Extrait du texte:
- - - -
Pas de pitié pour les profs

jeudi 29 octobre 2020.
 

Un prof est mort. Un prof a été assassiné par un extrémiste religieux, pour un cours. De façon tragique, il a été tué par ceux-là même dont parlait son cours. Mais qu’on se le dise, les enseignants ne veulent pas d’une pitié d’un soir.

Discuter de sujets sensibles, tous les profs en ont fait l’expérience. Les causes de débat et de digression ne manquent pas dans une salle de classe. Parler de sexualité, de politique, de religion, de Charlie Hebdo, d’un artiste condamné, de Darwin... c’est prendre le risque de déborder, de perdre le fil, de s’énerver. On en sort parfois épuisé, amusé, en colère, choqué... Mais au fond d’eux, tous les profs aiment un peu ces moments houleux. Ces moments où le prof est prof. Jamais nous n’aurions pensé faire le lien entre ces digressions et la mort.

Ici, l’ironie devient horrible. Être tué par le sujet du cours. Aucun prof ne peut faire cette horrible hypothèse.
- - - -
Données d'estimation de pose
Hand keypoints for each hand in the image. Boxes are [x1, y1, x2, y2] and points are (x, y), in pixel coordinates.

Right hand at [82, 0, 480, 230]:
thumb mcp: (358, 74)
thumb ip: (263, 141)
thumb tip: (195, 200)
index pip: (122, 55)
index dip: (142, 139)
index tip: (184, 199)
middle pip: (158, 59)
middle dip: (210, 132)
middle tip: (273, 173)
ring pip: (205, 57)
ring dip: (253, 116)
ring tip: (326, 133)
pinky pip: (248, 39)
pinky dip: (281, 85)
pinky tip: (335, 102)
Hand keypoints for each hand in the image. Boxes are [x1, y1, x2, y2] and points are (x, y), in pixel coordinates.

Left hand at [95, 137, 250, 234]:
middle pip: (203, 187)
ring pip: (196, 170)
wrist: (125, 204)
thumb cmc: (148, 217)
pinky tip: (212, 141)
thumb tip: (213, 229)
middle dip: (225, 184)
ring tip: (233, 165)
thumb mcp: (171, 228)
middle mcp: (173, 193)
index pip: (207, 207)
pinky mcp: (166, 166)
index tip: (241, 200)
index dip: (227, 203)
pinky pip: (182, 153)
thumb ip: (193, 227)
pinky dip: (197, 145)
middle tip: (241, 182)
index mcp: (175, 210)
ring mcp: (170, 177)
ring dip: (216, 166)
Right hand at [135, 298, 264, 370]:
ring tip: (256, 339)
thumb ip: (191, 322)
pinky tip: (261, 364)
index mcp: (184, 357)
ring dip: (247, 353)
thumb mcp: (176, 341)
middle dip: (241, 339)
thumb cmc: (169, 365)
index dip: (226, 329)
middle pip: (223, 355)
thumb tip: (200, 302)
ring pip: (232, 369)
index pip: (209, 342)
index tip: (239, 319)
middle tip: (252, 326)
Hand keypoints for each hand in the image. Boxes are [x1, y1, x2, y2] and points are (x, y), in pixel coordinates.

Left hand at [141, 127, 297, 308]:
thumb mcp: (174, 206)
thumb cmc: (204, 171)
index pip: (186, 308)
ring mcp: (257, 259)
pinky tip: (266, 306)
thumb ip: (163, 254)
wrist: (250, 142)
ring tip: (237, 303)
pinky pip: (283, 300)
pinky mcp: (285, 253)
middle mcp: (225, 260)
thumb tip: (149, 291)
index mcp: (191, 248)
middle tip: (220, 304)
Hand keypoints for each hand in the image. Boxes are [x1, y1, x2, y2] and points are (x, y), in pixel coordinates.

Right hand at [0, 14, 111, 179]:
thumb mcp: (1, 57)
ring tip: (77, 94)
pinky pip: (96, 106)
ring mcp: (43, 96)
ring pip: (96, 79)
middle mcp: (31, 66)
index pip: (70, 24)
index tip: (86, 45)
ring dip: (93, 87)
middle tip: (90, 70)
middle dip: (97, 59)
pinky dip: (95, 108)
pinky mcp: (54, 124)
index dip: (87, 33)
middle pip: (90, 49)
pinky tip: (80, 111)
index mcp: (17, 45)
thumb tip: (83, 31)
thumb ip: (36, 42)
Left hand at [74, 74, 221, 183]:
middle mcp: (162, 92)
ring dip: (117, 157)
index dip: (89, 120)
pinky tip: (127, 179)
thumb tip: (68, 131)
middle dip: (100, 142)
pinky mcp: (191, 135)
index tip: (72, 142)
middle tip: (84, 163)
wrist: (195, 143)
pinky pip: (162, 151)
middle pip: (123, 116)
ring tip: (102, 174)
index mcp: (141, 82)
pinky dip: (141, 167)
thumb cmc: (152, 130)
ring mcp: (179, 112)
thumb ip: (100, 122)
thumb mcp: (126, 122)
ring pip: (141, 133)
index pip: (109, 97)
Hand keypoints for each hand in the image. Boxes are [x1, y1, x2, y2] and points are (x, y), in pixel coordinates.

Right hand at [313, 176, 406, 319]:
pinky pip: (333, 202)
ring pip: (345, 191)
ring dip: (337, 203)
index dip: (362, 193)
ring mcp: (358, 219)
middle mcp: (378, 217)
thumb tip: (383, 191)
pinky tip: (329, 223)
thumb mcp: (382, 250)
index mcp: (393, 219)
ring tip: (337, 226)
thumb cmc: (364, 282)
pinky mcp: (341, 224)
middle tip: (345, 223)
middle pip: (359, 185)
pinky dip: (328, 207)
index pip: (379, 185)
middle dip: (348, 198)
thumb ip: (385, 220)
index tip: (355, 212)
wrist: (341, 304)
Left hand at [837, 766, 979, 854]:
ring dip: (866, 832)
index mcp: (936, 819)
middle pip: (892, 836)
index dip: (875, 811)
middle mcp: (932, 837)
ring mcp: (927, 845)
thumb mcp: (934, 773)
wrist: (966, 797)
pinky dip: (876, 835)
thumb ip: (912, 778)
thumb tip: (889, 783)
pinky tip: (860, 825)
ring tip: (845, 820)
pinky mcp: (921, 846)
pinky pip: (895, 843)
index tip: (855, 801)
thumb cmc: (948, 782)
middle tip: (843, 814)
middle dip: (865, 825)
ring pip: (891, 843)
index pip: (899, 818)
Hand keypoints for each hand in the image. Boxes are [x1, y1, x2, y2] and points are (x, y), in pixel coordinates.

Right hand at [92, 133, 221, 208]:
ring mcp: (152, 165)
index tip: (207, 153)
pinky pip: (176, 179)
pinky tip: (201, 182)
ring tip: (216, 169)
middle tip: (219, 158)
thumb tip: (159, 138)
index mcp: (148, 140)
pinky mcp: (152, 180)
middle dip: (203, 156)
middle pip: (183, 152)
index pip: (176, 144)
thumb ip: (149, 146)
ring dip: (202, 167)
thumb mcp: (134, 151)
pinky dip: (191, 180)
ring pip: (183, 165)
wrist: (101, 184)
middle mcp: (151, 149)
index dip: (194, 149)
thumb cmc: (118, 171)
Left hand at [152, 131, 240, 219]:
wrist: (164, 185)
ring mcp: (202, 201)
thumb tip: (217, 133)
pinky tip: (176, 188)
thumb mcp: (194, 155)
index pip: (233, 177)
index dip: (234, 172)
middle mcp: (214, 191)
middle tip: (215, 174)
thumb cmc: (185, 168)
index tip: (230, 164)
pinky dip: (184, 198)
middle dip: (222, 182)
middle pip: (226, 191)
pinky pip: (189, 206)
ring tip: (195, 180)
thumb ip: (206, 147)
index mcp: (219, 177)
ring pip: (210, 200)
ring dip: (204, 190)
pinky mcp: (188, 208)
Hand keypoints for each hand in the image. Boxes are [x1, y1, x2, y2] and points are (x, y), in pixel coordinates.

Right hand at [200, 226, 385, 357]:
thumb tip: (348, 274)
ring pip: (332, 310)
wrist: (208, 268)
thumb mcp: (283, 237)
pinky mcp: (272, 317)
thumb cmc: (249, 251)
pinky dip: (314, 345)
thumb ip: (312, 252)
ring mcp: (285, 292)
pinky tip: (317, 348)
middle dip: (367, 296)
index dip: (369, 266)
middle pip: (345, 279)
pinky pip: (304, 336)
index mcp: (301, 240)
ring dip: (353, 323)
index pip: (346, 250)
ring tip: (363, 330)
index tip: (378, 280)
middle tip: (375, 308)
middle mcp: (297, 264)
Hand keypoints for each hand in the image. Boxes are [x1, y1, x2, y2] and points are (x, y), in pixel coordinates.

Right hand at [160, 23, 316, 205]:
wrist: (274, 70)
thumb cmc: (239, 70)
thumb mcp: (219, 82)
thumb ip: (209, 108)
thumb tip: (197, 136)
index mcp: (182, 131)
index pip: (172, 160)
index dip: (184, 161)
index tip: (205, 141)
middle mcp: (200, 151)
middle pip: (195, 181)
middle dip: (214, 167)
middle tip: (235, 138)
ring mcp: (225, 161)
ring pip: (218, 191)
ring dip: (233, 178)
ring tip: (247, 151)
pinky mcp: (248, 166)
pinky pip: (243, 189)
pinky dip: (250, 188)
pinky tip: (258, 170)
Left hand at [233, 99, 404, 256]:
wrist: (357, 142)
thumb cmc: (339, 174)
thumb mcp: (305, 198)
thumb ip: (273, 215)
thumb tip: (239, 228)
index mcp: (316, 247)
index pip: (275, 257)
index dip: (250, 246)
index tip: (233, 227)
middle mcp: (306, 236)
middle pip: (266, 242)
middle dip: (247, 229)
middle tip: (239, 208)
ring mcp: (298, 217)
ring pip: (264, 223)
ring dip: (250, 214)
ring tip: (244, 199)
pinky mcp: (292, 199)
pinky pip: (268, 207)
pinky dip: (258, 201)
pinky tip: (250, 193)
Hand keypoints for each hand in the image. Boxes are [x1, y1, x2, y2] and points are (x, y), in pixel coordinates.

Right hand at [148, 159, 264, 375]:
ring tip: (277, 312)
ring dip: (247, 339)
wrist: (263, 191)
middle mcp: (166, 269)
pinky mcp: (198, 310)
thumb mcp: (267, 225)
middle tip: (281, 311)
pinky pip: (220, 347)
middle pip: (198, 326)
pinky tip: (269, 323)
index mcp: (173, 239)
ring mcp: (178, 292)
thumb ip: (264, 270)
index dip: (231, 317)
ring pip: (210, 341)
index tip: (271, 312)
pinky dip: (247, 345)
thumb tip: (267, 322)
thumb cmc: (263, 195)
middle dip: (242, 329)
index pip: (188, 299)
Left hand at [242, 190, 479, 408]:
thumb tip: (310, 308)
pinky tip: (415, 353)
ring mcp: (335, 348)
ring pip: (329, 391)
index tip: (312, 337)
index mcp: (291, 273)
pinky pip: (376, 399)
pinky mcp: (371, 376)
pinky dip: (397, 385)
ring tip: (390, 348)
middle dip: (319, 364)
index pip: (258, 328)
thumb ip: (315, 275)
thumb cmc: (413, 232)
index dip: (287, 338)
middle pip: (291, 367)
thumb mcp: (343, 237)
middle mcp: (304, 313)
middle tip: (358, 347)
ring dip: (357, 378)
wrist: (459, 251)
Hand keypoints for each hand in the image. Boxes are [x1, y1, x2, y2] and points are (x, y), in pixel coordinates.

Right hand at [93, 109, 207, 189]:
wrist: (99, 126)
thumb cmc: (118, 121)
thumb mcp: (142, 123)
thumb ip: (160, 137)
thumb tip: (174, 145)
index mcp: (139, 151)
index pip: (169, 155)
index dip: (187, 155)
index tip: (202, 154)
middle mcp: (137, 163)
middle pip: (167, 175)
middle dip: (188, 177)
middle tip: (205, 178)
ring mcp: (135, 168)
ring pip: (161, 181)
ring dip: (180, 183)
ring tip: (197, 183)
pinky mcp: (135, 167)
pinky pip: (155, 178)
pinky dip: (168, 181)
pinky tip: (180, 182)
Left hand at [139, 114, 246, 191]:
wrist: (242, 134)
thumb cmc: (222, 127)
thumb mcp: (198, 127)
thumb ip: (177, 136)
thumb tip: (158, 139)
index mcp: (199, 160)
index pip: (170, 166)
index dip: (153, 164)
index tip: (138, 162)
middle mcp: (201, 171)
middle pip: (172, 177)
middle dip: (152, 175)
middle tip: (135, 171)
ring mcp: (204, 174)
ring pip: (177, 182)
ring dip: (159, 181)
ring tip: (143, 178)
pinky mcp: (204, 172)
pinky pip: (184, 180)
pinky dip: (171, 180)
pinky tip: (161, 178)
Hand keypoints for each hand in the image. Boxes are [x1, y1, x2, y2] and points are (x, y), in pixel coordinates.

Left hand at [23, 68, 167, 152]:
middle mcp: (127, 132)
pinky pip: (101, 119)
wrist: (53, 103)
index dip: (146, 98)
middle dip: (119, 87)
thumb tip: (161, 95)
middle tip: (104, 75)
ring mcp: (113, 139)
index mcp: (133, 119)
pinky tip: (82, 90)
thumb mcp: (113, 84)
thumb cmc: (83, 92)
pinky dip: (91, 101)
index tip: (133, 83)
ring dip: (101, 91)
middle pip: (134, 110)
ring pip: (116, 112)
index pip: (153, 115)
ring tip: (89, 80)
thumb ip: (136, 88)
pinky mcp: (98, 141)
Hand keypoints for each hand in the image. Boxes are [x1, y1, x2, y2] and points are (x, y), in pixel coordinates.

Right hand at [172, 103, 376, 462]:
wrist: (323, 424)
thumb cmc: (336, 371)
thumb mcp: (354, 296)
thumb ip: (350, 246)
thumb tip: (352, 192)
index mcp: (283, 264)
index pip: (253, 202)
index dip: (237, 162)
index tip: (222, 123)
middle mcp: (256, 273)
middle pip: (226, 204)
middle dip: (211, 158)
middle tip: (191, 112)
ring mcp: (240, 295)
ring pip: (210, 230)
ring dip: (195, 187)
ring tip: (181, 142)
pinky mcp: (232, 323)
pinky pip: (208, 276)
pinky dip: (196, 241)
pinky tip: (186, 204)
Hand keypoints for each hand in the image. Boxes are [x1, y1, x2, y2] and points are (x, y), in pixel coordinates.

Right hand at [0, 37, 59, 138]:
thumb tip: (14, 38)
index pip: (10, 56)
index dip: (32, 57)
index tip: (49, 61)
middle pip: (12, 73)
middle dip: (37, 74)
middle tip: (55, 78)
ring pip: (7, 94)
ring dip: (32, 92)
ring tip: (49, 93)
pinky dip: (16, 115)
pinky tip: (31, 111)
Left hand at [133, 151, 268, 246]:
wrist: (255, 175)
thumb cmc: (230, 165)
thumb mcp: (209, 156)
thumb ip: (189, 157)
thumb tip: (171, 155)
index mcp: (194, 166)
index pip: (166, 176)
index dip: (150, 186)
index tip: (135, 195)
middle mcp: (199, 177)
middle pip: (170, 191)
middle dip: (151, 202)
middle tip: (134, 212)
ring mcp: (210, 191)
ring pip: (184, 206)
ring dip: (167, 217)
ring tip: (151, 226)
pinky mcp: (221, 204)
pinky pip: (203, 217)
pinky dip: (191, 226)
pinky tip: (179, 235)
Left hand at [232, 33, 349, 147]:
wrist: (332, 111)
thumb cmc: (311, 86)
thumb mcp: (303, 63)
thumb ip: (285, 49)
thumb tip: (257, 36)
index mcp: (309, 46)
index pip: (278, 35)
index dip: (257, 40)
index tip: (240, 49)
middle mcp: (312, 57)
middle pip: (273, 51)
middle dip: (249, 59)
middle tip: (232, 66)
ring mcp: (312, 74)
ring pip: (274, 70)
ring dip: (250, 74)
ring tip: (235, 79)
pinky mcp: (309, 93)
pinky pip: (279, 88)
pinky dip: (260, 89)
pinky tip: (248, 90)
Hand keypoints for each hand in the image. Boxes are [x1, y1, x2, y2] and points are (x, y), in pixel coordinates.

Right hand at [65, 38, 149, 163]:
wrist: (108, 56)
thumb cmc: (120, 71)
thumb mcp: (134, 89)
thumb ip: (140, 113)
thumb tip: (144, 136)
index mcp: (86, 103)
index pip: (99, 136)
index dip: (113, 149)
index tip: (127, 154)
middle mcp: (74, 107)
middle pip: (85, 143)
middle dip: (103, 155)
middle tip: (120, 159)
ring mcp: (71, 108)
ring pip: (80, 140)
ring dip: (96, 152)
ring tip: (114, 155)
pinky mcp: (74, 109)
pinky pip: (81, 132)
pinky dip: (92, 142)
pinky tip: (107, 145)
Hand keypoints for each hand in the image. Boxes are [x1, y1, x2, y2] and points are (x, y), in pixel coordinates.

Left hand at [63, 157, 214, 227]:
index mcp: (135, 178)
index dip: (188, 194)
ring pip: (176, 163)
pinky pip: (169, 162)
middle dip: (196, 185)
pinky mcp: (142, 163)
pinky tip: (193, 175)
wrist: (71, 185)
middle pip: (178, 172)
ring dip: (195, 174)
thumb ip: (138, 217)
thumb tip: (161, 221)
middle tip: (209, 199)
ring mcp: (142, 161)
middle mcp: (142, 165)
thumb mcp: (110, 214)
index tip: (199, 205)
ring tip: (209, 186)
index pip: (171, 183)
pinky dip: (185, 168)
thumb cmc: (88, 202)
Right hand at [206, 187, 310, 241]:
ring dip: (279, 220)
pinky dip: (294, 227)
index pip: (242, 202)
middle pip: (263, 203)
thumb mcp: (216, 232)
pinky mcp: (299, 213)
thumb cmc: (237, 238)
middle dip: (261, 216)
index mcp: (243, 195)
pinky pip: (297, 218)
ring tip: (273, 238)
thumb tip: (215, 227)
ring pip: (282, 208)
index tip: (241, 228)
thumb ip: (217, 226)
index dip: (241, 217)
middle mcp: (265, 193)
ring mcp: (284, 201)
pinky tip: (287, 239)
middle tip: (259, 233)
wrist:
- - - -
Reprenez le texte sur les enseignants de « Discuter de sujets » à « et la mort. » en substituant « Galilée » à « Darwin ».

Réponse:
Discuter de sujets sensibles, tous les profs en ont fait l’expérience. Les causes de débat et de digression ne manquent pas dans une salle de classe. Parler de sexualité, de politique, de religion, de Charlie Hebdo, d’un artiste condamné, de Galilée... c’est prendre le risque de déborder, de perdre le fil, de s’énerver. On en sort parfois épuisé, amusé, en colère, choqué... Mais au fond d’eux, tous les profs aiment un peu ces moments houleux. Ces moments où le prof est prof. Jamais nous n’aurions pensé faire le lien entre ces digressions et la mort.